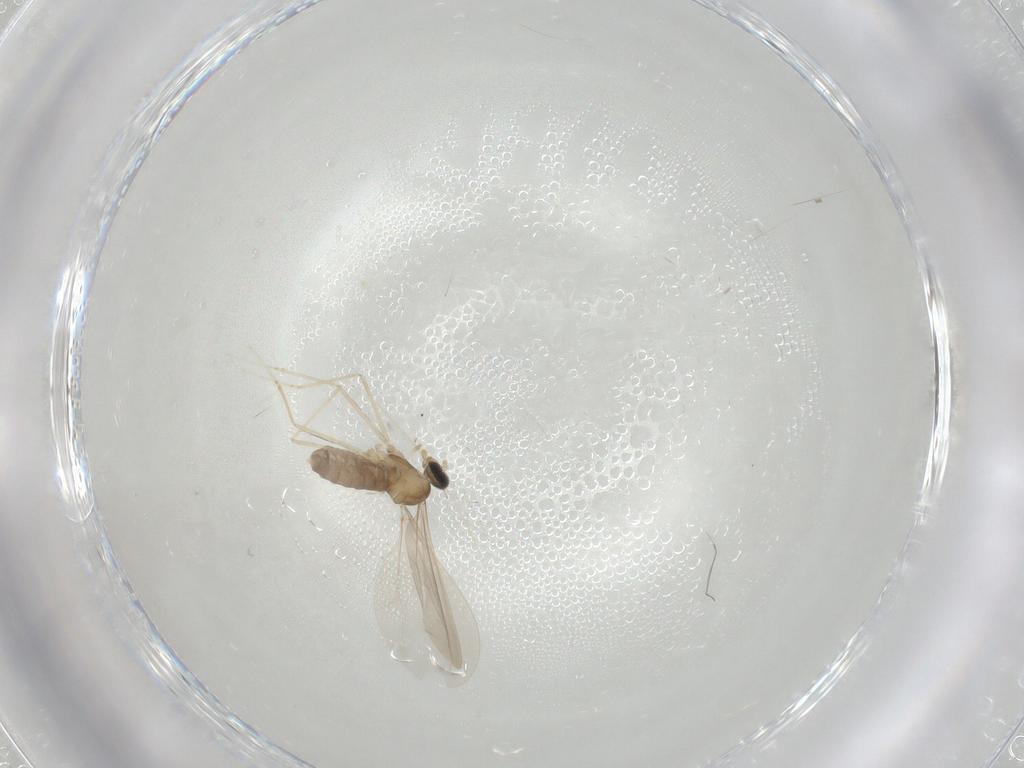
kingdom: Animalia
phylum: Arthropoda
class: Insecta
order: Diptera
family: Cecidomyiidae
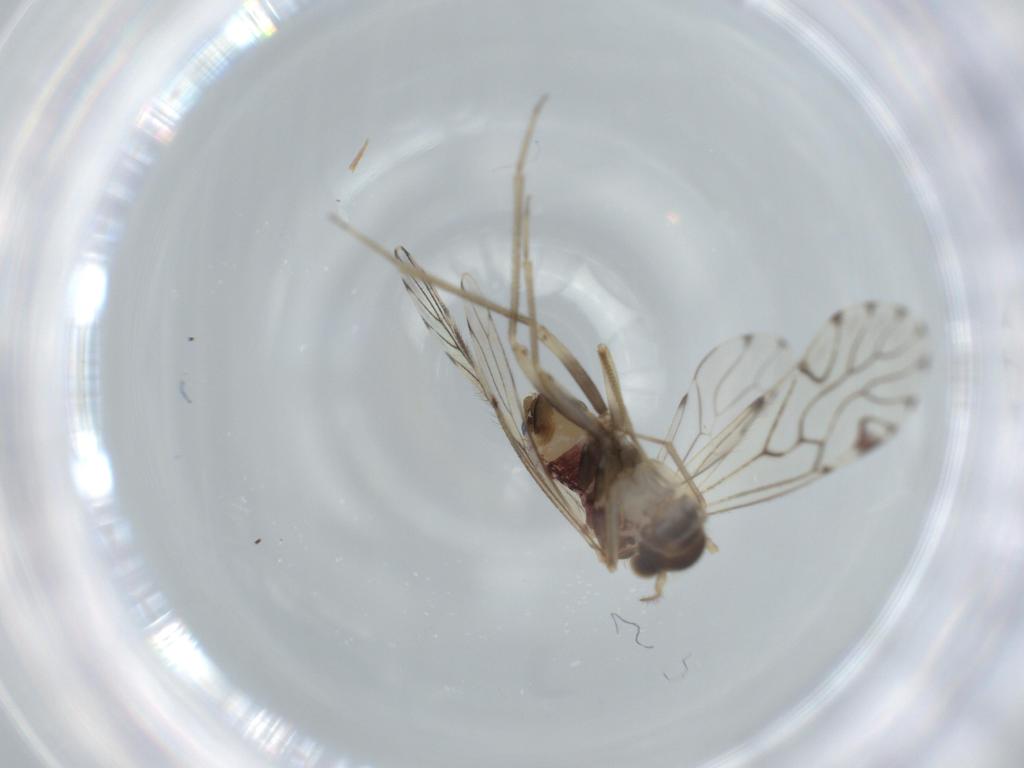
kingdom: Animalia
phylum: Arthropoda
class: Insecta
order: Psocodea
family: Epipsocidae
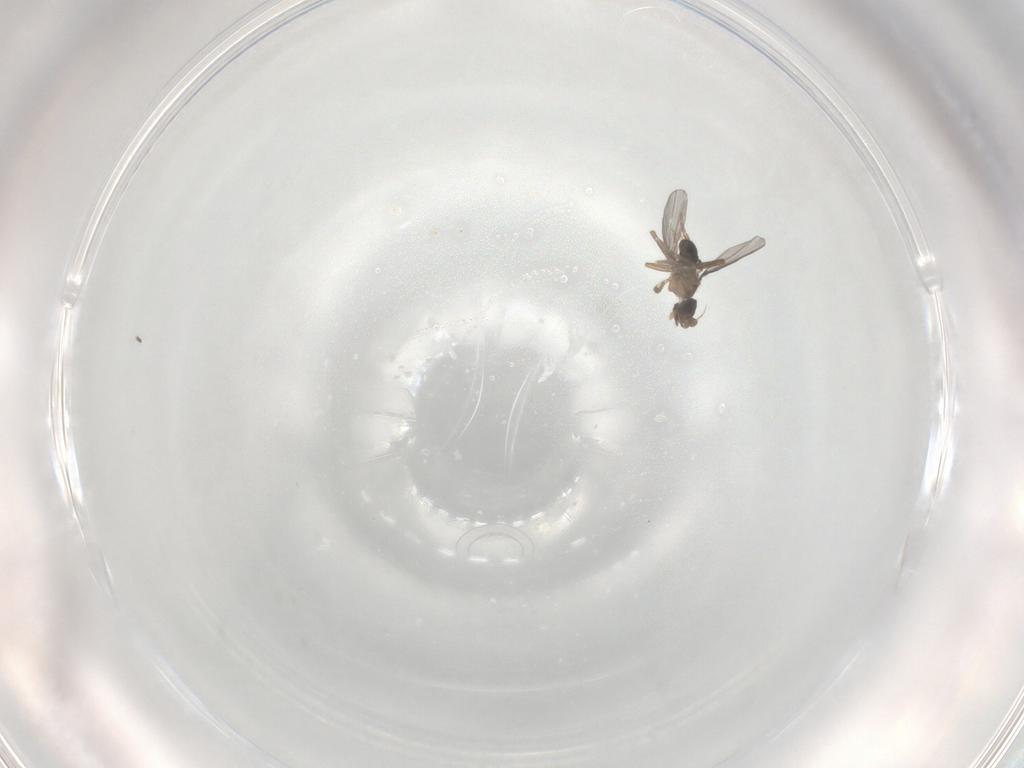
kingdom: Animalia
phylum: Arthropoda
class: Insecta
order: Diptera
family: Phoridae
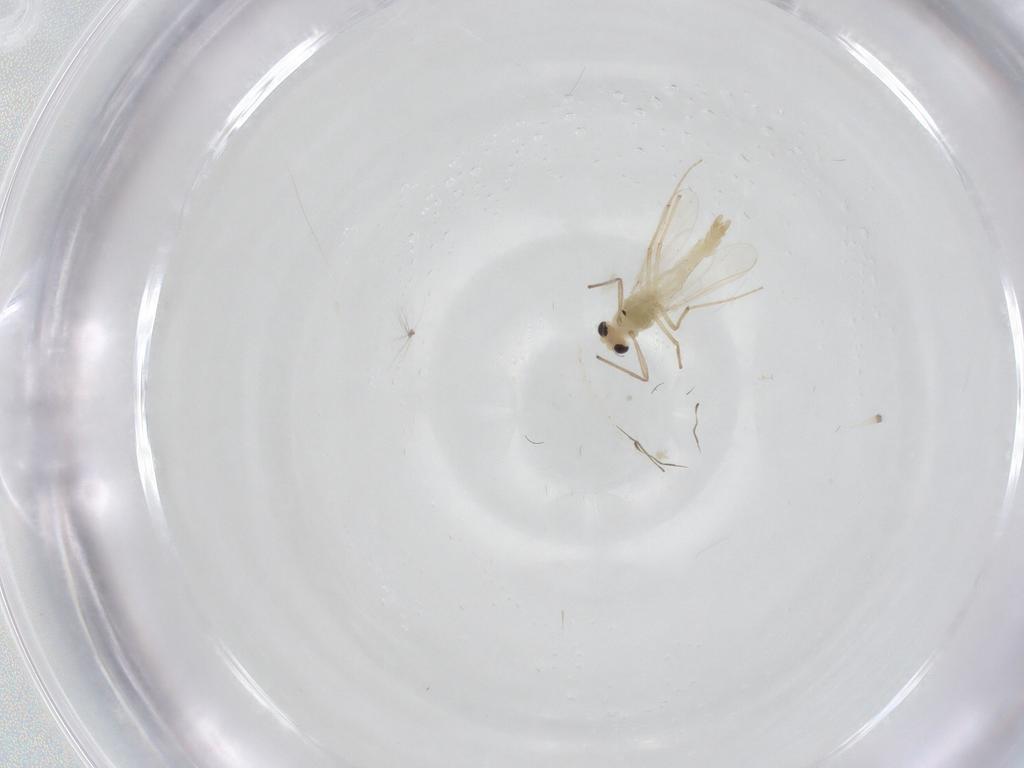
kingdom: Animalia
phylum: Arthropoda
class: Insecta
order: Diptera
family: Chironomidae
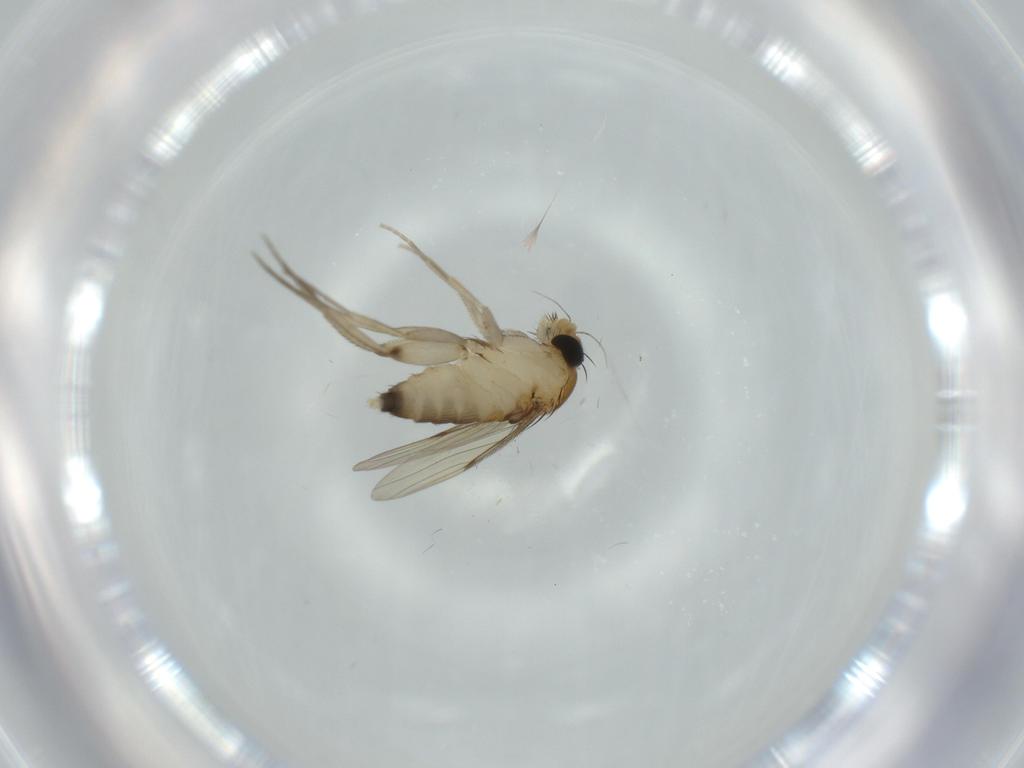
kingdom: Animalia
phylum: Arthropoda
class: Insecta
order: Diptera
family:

:::::

Rewrite every line of the items above as a Markdown table with the columns "No." and "Entry", numbering the rows in order and skipping blank lines. Leave the pictures out of the table.

▸ **Solution for this task**
| No. | Entry |
|---|---|
| 1 | kingdom: Animalia |
| 2 | phylum: Arthropoda |
| 3 | class: Insecta |
| 4 | order: Diptera |
| 5 | family: Cecidomyiidae |
| 6 | kingdom: Animalia |
| 7 | phylum: Arthropoda |
| 8 | class: Insecta |
| 9 | order: Psocodea |
| 10 | family: Epipsocidae |
| 11 | kingdom: Animalia |
| 12 | phylum: Arthropoda |
| 13 | class: Insecta |
| 14 | order: Diptera |
| 15 | family: Phoridae |
| 16 | kingdom: Animalia |
| 17 | phylum: Arthropoda |
| 18 | class: Insecta |
| 19 | order: Diptera |
| 20 | family: Chironomidae |
| 21 | kingdom: Animalia |
| 22 | phylum: Arthropoda |
| 23 | class: Insecta |
| 24 | order: Diptera |
| 25 | family: |